Prompt: In the material below, the required lines run from the one containing "X506500Y509800D03*" through the one containing "X401320Y523240D03*". Copy those lines exactly, ends included, and nothing else.

______

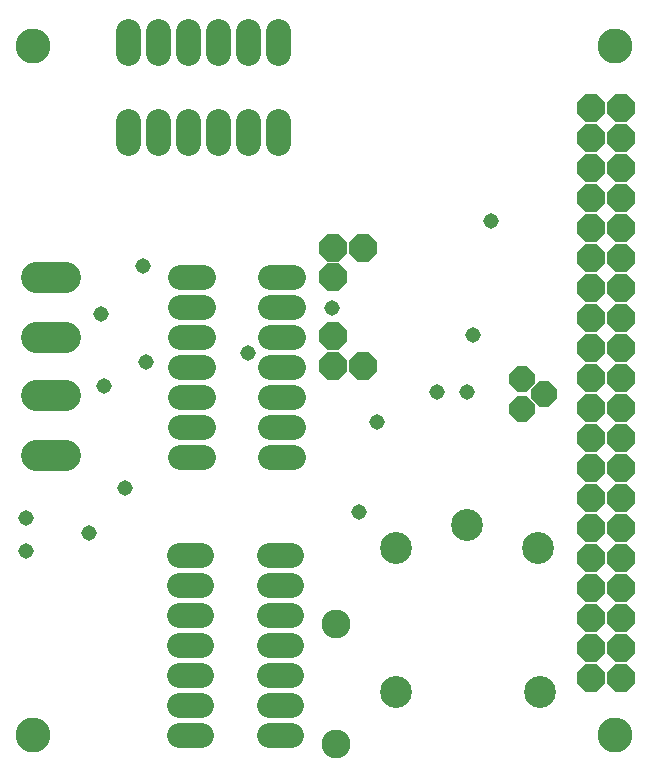
<source format=gbr>
G04 EAGLE Gerber RS-274X export*
G75*
%MOMM*%
%FSLAX34Y34*%
%LPD*%
%INSoldermask Bottom*%
%IPPOS*%
%AMOC8*
5,1,8,0,0,1.08239X$1,22.5*%
G01*
%ADD10C,2.953200*%
%ADD11C,2.438400*%
%ADD12C,2.133600*%
%ADD13P,2.529329X8X292.500000*%
%ADD14P,2.529329X8X22.500000*%
%ADD15P,2.529329X8X112.500000*%
%ADD16P,2.529329X8X202.500000*%
%ADD17C,2.703200*%
%ADD18P,2.309387X8X292.500000*%
%ADD19C,2.641600*%
%ADD20C,1.315200*%


D10*
X526250Y816250D03*
X33750Y816250D03*
X33750Y232500D03*
X526250Y232500D03*
D11*
X290000Y225200D03*
X290000Y326800D03*
D12*
X253552Y468100D02*
X234248Y468100D01*
X234248Y493500D02*
X253552Y493500D01*
X253552Y620500D02*
X234248Y620500D01*
X177352Y620500D02*
X158048Y620500D01*
X234248Y518900D02*
X253552Y518900D01*
X253552Y544300D02*
X234248Y544300D01*
X234248Y595100D02*
X253552Y595100D01*
X253552Y569700D02*
X234248Y569700D01*
X177352Y595100D02*
X158048Y595100D01*
X158048Y569700D02*
X177352Y569700D01*
X177352Y544300D02*
X158048Y544300D01*
X158048Y518900D02*
X177352Y518900D01*
X177352Y493500D02*
X158048Y493500D01*
X158048Y468100D02*
X177352Y468100D01*
X233248Y232500D02*
X252552Y232500D01*
X252552Y257900D02*
X233248Y257900D01*
X233248Y384900D02*
X252552Y384900D01*
X176352Y384900D02*
X157048Y384900D01*
X233248Y283300D02*
X252552Y283300D01*
X252552Y308700D02*
X233248Y308700D01*
X233248Y359500D02*
X252552Y359500D01*
X252552Y334100D02*
X233248Y334100D01*
X176352Y359500D02*
X157048Y359500D01*
X157048Y334100D02*
X176352Y334100D01*
X176352Y308700D02*
X157048Y308700D01*
X157048Y283300D02*
X176352Y283300D01*
X176352Y257900D02*
X157048Y257900D01*
X157048Y232500D02*
X176352Y232500D01*
D13*
X531900Y763800D03*
X531900Y738400D03*
X531900Y713000D03*
X531900Y687600D03*
X531900Y662200D03*
X531900Y636800D03*
X531900Y611400D03*
X531900Y586000D03*
X531900Y560600D03*
X531900Y535200D03*
X531900Y509800D03*
X531900Y484400D03*
X531900Y459000D03*
X531900Y433600D03*
X531900Y408200D03*
X531900Y382800D03*
X531900Y357400D03*
X531900Y332000D03*
X531900Y306600D03*
X506500Y763800D03*
X506500Y738400D03*
X506500Y713000D03*
X506500Y687600D03*
X506500Y662200D03*
X506500Y636800D03*
X506500Y611400D03*
X506500Y586000D03*
X506500Y560600D03*
X506500Y535200D03*
X506500Y509800D03*
X506500Y484400D03*
X506500Y459000D03*
X506500Y433600D03*
X506500Y408200D03*
X506500Y382800D03*
X506500Y357400D03*
X506500Y332000D03*
X506500Y306600D03*
X531900Y281200D03*
X506500Y281200D03*
D14*
X313100Y544890D03*
D15*
X287540Y570290D03*
D16*
X313100Y644980D03*
D17*
X401000Y410900D03*
X341000Y390900D03*
X461000Y390900D03*
X463000Y268900D03*
X341000Y268900D03*
D18*
X447472Y534516D03*
X466522Y521816D03*
X447472Y509116D03*
D12*
X113800Y733768D02*
X113800Y753072D01*
X139200Y753072D02*
X139200Y733768D01*
X240800Y809968D02*
X240800Y829272D01*
X215400Y829272D02*
X215400Y809968D01*
X164600Y753072D02*
X164600Y733768D01*
X190000Y733768D02*
X190000Y753072D01*
X240800Y753072D02*
X240800Y733768D01*
X215400Y733768D02*
X215400Y753072D01*
X190000Y809968D02*
X190000Y829272D01*
X164600Y829272D02*
X164600Y809968D01*
X139200Y809968D02*
X139200Y829272D01*
X113800Y829272D02*
X113800Y809968D01*
D19*
X60452Y470116D02*
X36068Y470116D01*
X36068Y520408D02*
X60452Y520408D01*
X60452Y570192D02*
X36068Y570192D01*
X36068Y620484D02*
X60452Y620484D01*
D14*
X287540Y544890D03*
D15*
X288020Y645540D03*
D14*
X287540Y620580D03*
D20*
X401320Y523240D03*
X421640Y668020D03*
X111760Y441960D03*
X129540Y548640D03*
X309880Y421640D03*
X375920Y523240D03*
X406400Y571500D03*
X215900Y556260D03*
X325120Y497840D03*
X287020Y594360D03*
X91440Y589280D03*
X27940Y388620D03*
X93980Y528320D03*
X27940Y416560D03*
X81280Y403860D03*
X127000Y629920D03*
M02*

</source>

______

Answer:
X506500Y509800D03*
X506500Y484400D03*
X506500Y459000D03*
X506500Y433600D03*
X506500Y408200D03*
X506500Y382800D03*
X506500Y357400D03*
X506500Y332000D03*
X506500Y306600D03*
X531900Y281200D03*
X506500Y281200D03*
D14*
X313100Y544890D03*
D15*
X287540Y570290D03*
D16*
X313100Y644980D03*
D17*
X401000Y410900D03*
X341000Y390900D03*
X461000Y390900D03*
X463000Y268900D03*
X341000Y268900D03*
D18*
X447472Y534516D03*
X466522Y521816D03*
X447472Y509116D03*
D12*
X113800Y733768D02*
X113800Y753072D01*
X139200Y753072D02*
X139200Y733768D01*
X240800Y809968D02*
X240800Y829272D01*
X215400Y829272D02*
X215400Y809968D01*
X164600Y753072D02*
X164600Y733768D01*
X190000Y733768D02*
X190000Y753072D01*
X240800Y753072D02*
X240800Y733768D01*
X215400Y733768D02*
X215400Y753072D01*
X190000Y809968D02*
X190000Y829272D01*
X164600Y829272D02*
X164600Y809968D01*
X139200Y809968D02*
X139200Y829272D01*
X113800Y829272D02*
X113800Y809968D01*
D19*
X60452Y470116D02*
X36068Y470116D01*
X36068Y520408D02*
X60452Y520408D01*
X60452Y570192D02*
X36068Y570192D01*
X36068Y620484D02*
X60452Y620484D01*
D14*
X287540Y544890D03*
D15*
X288020Y645540D03*
D14*
X287540Y620580D03*
D20*
X401320Y523240D03*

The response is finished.